Stored data entries:
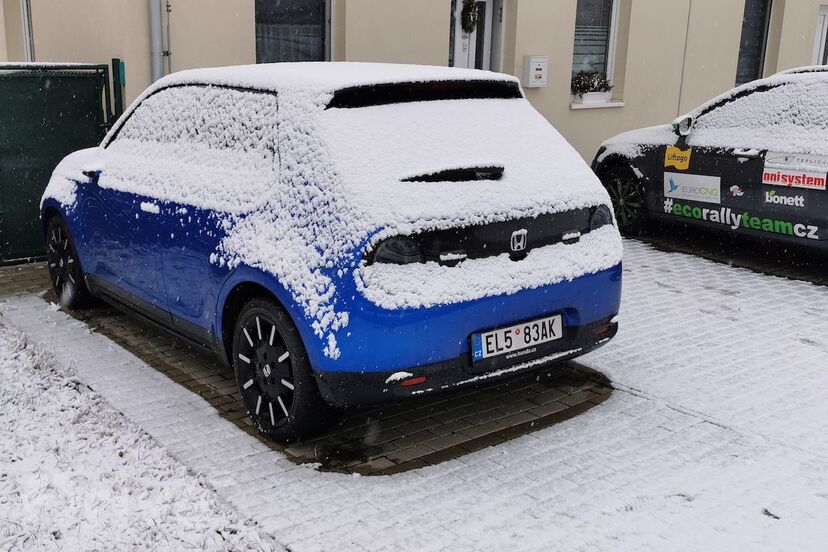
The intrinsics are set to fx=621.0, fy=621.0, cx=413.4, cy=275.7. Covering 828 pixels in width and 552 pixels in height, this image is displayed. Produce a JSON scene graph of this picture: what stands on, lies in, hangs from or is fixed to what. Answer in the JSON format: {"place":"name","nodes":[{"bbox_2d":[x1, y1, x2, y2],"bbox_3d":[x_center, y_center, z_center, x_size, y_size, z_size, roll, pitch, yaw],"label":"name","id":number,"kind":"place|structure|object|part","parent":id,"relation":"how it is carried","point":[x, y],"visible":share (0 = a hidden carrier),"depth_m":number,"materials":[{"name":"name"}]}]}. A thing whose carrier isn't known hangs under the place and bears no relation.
{"place":"outdoors","nodes":[
{"label":"outdoors","id":0,"kind":"place"},
{"bbox_2d":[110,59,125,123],"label":"gate post","id":1,"kind":"object","parent":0,"point":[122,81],"visible":0.46,"depth_m":6.16,"materials":[{"name":"green metal"}]},
{"bbox_2d":[0,307,287,551],"label":"snowy lawn","id":2,"kind":"structure","parent":0,"point":[15,406],"materials":[{"name":"white snow"}]},
{"bbox_2d":[0,222,827,551],"label":"paved driveway","id":3,"kind":"structure","parent":0,"point":[670,411],"materials":[{"name":"white snow"}]},
{"bbox_2d":[0,61,120,266],"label":"green gate","id":4,"kind":"structure","parent":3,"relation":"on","point":[65,121],"depth_m":5.85,"materials":[{"name":"green metal"}]},
{"bbox_2d":[41,61,623,442],"bbox_3d":[-0.915,-0.591,4.661,2.058,1.789,4.605,-12,21,-37],"label":"blue car","id":5,"kind":"object","parent":3,"relation":"on","point":[235,279],"visible":0.98,"depth_m":3.15,"materials":[{"name":"blue metal"}]},
{"label":"wheel","id":6,"kind":"part","parent":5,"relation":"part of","materials":[{"name":"black rubber"}]},
{"label":"window","id":7,"kind":"part","parent":5,"relation":"part of","materials":[{"name":"white"}]},
{"label":"wheel","id":8,"kind":"part","parent":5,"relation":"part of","materials":[{"name":"black rubber"}]},
{"label":"taillight","id":9,"kind":"part","parent":5,"relation":"part of","materials":[{"name":"black plastic"}]},
{"label":"wiper","id":10,"kind":"part","parent":5,"relation":"part of","materials":[{"name":"black"}]},
{"bbox_2d":[471,312,562,361],"bbox_3d":[0.575,0.336,3.426,0.625,0.177,0.097,-12,21,-37],"label":"license plate","id":11,"kind":"object","parent":5,"relation":"attached to","point":[519,337],"visible":0.97,"depth_m":3.39,"materials":[{"name":"white metal"}]},
{"bbox_2d":[593,65,827,268],"label":"black car","id":12,"kind":"object","parent":3,"relation":"on","point":[739,160],"visible":0.97,"depth_m":6.17,"materials":[{"name":"black metal"}]},
{"label":"wheel","id":13,"kind":"part","parent":12,"relation":"part of","materials":[{"name":"black rubber"}]},
{"bbox_2d":[663,145,692,169],"bbox_3d":[2.885,-1.288,6.779,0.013,0.219,0.380,-12,21,-37],"label":"yellow sticker","id":14,"kind":"object","parent":12,"relation":"attached to","point":[687,161],"visible":0.99,"depth_m":6.78,"materials":[{"name":"yellow plastic"}]},
{"label":"mirror","id":15,"kind":"part","parent":12,"relation":"part of","materials":[{"name":"mirror"}]},
{"bbox_2d":[664,171,722,205],"bbox_3d":[2.960,-0.938,6.579,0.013,0.279,0.743,-12,21,-37],"label":"sticker","id":16,"kind":"object","parent":12,"relation":"attached to","point":[674,192],"visible":0.98,"depth_m":6.57,"materials":[{"name":"white plastic"}]},
{"bbox_2d":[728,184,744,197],"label":"sticker","id":17,"kind":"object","parent":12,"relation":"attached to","point":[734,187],"visible":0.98,"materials":[{"name":"plastic"}]},
{"bbox_2d":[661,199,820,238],"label":"sticker","id":18,"kind":"object","parent":12,"relation":"attached to","point":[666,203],"visible":0.98,"depth_m":6.25,"materials":[{"name":"plastic"}]},
{"bbox_2d":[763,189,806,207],"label":"sticker","id":19,"kind":"object","parent":12,"relation":"attached to","point":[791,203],"visible":0.98,"depth_m":5.94,"materials":[{"name":"white plastic"}]},
{"bbox_2d":[762,151,827,190],"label":"sticker","id":20,"kind":"object","parent":12,"relation":"attached to","point":[773,181],"visible":0.99,"depth_m":5.81,"materials":[{"name":"white plastic"}]},
{"bbox_2d":[1,0,827,171],"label":"building","id":21,"kind":"structure","parent":0,"point":[798,52],"depth_m":9.38,"materials":[{"name":"beige paint"}]},
{"bbox_2d":[20,0,34,61],"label":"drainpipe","id":22,"kind":"object","parent":21,"relation":"attached to","point":[26,26],"visible":0.45,"depth_m":6.96,"materials":[{"name":"metal"}]},
{"bbox_2d":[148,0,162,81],"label":"drainpipe","id":23,"kind":"object","parent":21,"relation":"attached to","point":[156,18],"visible":0.55,"depth_m":6.93,"materials":[{"name":"grey metal"}]},
{"bbox_2d":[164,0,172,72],"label":"pipe","id":24,"kind":"object","parent":21,"relation":"attached to","point":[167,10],"visible":0.8,"depth_m":7.19,"materials":[{"name":"grey metal"}]},
{"bbox_2d":[253,0,331,62],"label":"window","id":25,"kind":"structure","parent":21,"relation":"in","point":[321,39],"depth_m":8.15,"materials":[{"name":"glass"}]},
{"bbox_2d":[450,0,502,70],"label":"front door","id":26,"kind":"structure","parent":21,"relation":"in","point":[457,2],"depth_m":9.40,"materials":[{"name":"white"}]},
{"bbox_2d":[460,0,478,33],"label":"wreath","id":27,"kind":"object","parent":26,"relation":"hanging from","point":[470,21],"visible":0.94,"depth_m":9.09,"materials":[{"name":"green plant"}]},
{"bbox_2d":[523,55,548,87],"bbox_3d":[1.808,-3.013,9.212,0.352,0.424,0.205,-12,21,-37],"label":"mailbox","id":28,"kind":"object","parent":21,"relation":"attached to","point":[540,71],"visible":0.98,"depth_m":9.13,"materials":[{"name":"white metal"}]},
{"bbox_2d":[570,0,620,105],"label":"window","id":29,"kind":"structure","parent":21,"relation":"in","point":[613,12],"depth_m":10.31,"materials":[{"name":"glass"}]},
{"bbox_2d":[571,70,612,99],"bbox_3d":[2.856,-3.088,10.057,0.797,0.471,0.387,-12,21,-37],"label":"flower box","id":30,"kind":"object","parent":29,"relation":"in","point":[595,79],"visible":0.87,"depth_m":9.97,"materials":[{"name":"plant"}]},
{"bbox_2d":[570,99,624,109],"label":"window sill","id":31,"kind":"structure","parent":21,"relation":"attached to","point":[614,105],"materials":[{"name":"white"}]},
{"bbox_2d":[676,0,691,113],"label":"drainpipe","id":32,"kind":"object","parent":21,"relation":"attached to","point":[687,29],"visible":0.85,"depth_m":10.83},
{"bbox_2d":[735,0,773,86],"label":"window","id":33,"kind":"structure","parent":21,"relation":"in","point":[762,15],"depth_m":12.67,"materials":[{"name":"glass"}]},
{"bbox_2d":[811,7,827,66],"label":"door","id":34,"kind":"structure","parent":21,"relation":"in","point":[827,18],"depth_m":14.06,"materials":[{"name":"white"}]},
{"bbox_2d":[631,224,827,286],"label":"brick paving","id":35,"kind":"structure","parent":0,"point":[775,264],"materials":[{"name":"black"}]}
]}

__What the task asks__. Your copy should be the entries retyped exactly, with no images in it.

__Answer space__.
The intrinsics are set to fx=621.0, fy=621.0, cx=413.4, cy=275.7. Covering 828 pixels in width and 552 pixels in height, this image is displayed. Produce a JSON scene graph of this picture: what stands on, lies in, hangs from or is fixed to what. Answer in the JSON format: {"place":"name","nodes":[{"bbox_2d":[x1, y1, x2, y2],"bbox_3d":[x_center, y_center, z_center, x_size, y_size, z_size, roll, pitch, yaw],"label":"name","id":number,"kind":"place|structure|object|part","parent":id,"relation":"how it is carried","point":[x, y],"visible":share (0 = a hidden carrier),"depth_m":number,"materials":[{"name":"name"}]}]}. A thing whose carrier isn't known hangs under the place and bears no relation.
{"place":"outdoors","nodes":[
{"label":"outdoors","id":0,"kind":"place"},
{"bbox_2d":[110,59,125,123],"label":"gate post","id":1,"kind":"object","parent":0,"point":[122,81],"visible":0.46,"depth_m":6.16,"materials":[{"name":"green metal"}]},
{"bbox_2d":[0,307,287,551],"label":"snowy lawn","id":2,"kind":"structure","parent":0,"point":[15,406],"materials":[{"name":"white snow"}]},
{"bbox_2d":[0,222,827,551],"label":"paved driveway","id":3,"kind":"structure","parent":0,"point":[670,411],"materials":[{"name":"white snow"}]},
{"bbox_2d":[0,61,120,266],"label":"green gate","id":4,"kind":"structure","parent":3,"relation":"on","point":[65,121],"depth_m":5.85,"materials":[{"name":"green metal"}]},
{"bbox_2d":[41,61,623,442],"bbox_3d":[-0.915,-0.591,4.661,2.058,1.789,4.605,-12,21,-37],"label":"blue car","id":5,"kind":"object","parent":3,"relation":"on","point":[235,279],"visible":0.98,"depth_m":3.15,"materials":[{"name":"blue metal"}]},
{"label":"wheel","id":6,"kind":"part","parent":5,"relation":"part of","materials":[{"name":"black rubber"}]},
{"label":"window","id":7,"kind":"part","parent":5,"relation":"part of","materials":[{"name":"white"}]},
{"label":"wheel","id":8,"kind":"part","parent":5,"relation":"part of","materials":[{"name":"black rubber"}]},
{"label":"taillight","id":9,"kind":"part","parent":5,"relation":"part of","materials":[{"name":"black plastic"}]},
{"label":"wiper","id":10,"kind":"part","parent":5,"relation":"part of","materials":[{"name":"black"}]},
{"bbox_2d":[471,312,562,361],"bbox_3d":[0.575,0.336,3.426,0.625,0.177,0.097,-12,21,-37],"label":"license plate","id":11,"kind":"object","parent":5,"relation":"attached to","point":[519,337],"visible":0.97,"depth_m":3.39,"materials":[{"name":"white metal"}]},
{"bbox_2d":[593,65,827,268],"label":"black car","id":12,"kind":"object","parent":3,"relation":"on","point":[739,160],"visible":0.97,"depth_m":6.17,"materials":[{"name":"black metal"}]},
{"label":"wheel","id":13,"kind":"part","parent":12,"relation":"part of","materials":[{"name":"black rubber"}]},
{"bbox_2d":[663,145,692,169],"bbox_3d":[2.885,-1.288,6.779,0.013,0.219,0.380,-12,21,-37],"label":"yellow sticker","id":14,"kind":"object","parent":12,"relation":"attached to","point":[687,161],"visible":0.99,"depth_m":6.78,"materials":[{"name":"yellow plastic"}]},
{"label":"mirror","id":15,"kind":"part","parent":12,"relation":"part of","materials":[{"name":"mirror"}]},
{"bbox_2d":[664,171,722,205],"bbox_3d":[2.960,-0.938,6.579,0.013,0.279,0.743,-12,21,-37],"label":"sticker","id":16,"kind":"object","parent":12,"relation":"attached to","point":[674,192],"visible":0.98,"depth_m":6.57,"materials":[{"name":"white plastic"}]},
{"bbox_2d":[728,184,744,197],"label":"sticker","id":17,"kind":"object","parent":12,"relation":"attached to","point":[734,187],"visible":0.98,"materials":[{"name":"plastic"}]},
{"bbox_2d":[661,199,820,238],"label":"sticker","id":18,"kind":"object","parent":12,"relation":"attached to","point":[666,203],"visible":0.98,"depth_m":6.25,"materials":[{"name":"plastic"}]},
{"bbox_2d":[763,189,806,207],"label":"sticker","id":19,"kind":"object","parent":12,"relation":"attached to","point":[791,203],"visible":0.98,"depth_m":5.94,"materials":[{"name":"white plastic"}]},
{"bbox_2d":[762,151,827,190],"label":"sticker","id":20,"kind":"object","parent":12,"relation":"attached to","point":[773,181],"visible":0.99,"depth_m":5.81,"materials":[{"name":"white plastic"}]},
{"bbox_2d":[1,0,827,171],"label":"building","id":21,"kind":"structure","parent":0,"point":[798,52],"depth_m":9.38,"materials":[{"name":"beige paint"}]},
{"bbox_2d":[20,0,34,61],"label":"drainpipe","id":22,"kind":"object","parent":21,"relation":"attached to","point":[26,26],"visible":0.45,"depth_m":6.96,"materials":[{"name":"metal"}]},
{"bbox_2d":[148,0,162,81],"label":"drainpipe","id":23,"kind":"object","parent":21,"relation":"attached to","point":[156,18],"visible":0.55,"depth_m":6.93,"materials":[{"name":"grey metal"}]},
{"bbox_2d":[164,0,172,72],"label":"pipe","id":24,"kind":"object","parent":21,"relation":"attached to","point":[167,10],"visible":0.8,"depth_m":7.19,"materials":[{"name":"grey metal"}]},
{"bbox_2d":[253,0,331,62],"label":"window","id":25,"kind":"structure","parent":21,"relation":"in","point":[321,39],"depth_m":8.15,"materials":[{"name":"glass"}]},
{"bbox_2d":[450,0,502,70],"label":"front door","id":26,"kind":"structure","parent":21,"relation":"in","point":[457,2],"depth_m":9.40,"materials":[{"name":"white"}]},
{"bbox_2d":[460,0,478,33],"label":"wreath","id":27,"kind":"object","parent":26,"relation":"hanging from","point":[470,21],"visible":0.94,"depth_m":9.09,"materials":[{"name":"green plant"}]},
{"bbox_2d":[523,55,548,87],"bbox_3d":[1.808,-3.013,9.212,0.352,0.424,0.205,-12,21,-37],"label":"mailbox","id":28,"kind":"object","parent":21,"relation":"attached to","point":[540,71],"visible":0.98,"depth_m":9.13,"materials":[{"name":"white metal"}]},
{"bbox_2d":[570,0,620,105],"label":"window","id":29,"kind":"structure","parent":21,"relation":"in","point":[613,12],"depth_m":10.31,"materials":[{"name":"glass"}]},
{"bbox_2d":[571,70,612,99],"bbox_3d":[2.856,-3.088,10.057,0.797,0.471,0.387,-12,21,-37],"label":"flower box","id":30,"kind":"object","parent":29,"relation":"in","point":[595,79],"visible":0.87,"depth_m":9.97,"materials":[{"name":"plant"}]},
{"bbox_2d":[570,99,624,109],"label":"window sill","id":31,"kind":"structure","parent":21,"relation":"attached to","point":[614,105],"materials":[{"name":"white"}]},
{"bbox_2d":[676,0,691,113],"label":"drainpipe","id":32,"kind":"object","parent":21,"relation":"attached to","point":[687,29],"visible":0.85,"depth_m":10.83},
{"bbox_2d":[735,0,773,86],"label":"window","id":33,"kind":"structure","parent":21,"relation":"in","point":[762,15],"depth_m":12.67,"materials":[{"name":"glass"}]},
{"bbox_2d":[811,7,827,66],"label":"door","id":34,"kind":"structure","parent":21,"relation":"in","point":[827,18],"depth_m":14.06,"materials":[{"name":"white"}]},
{"bbox_2d":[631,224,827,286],"label":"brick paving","id":35,"kind":"structure","parent":0,"point":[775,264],"materials":[{"name":"black"}]}
]}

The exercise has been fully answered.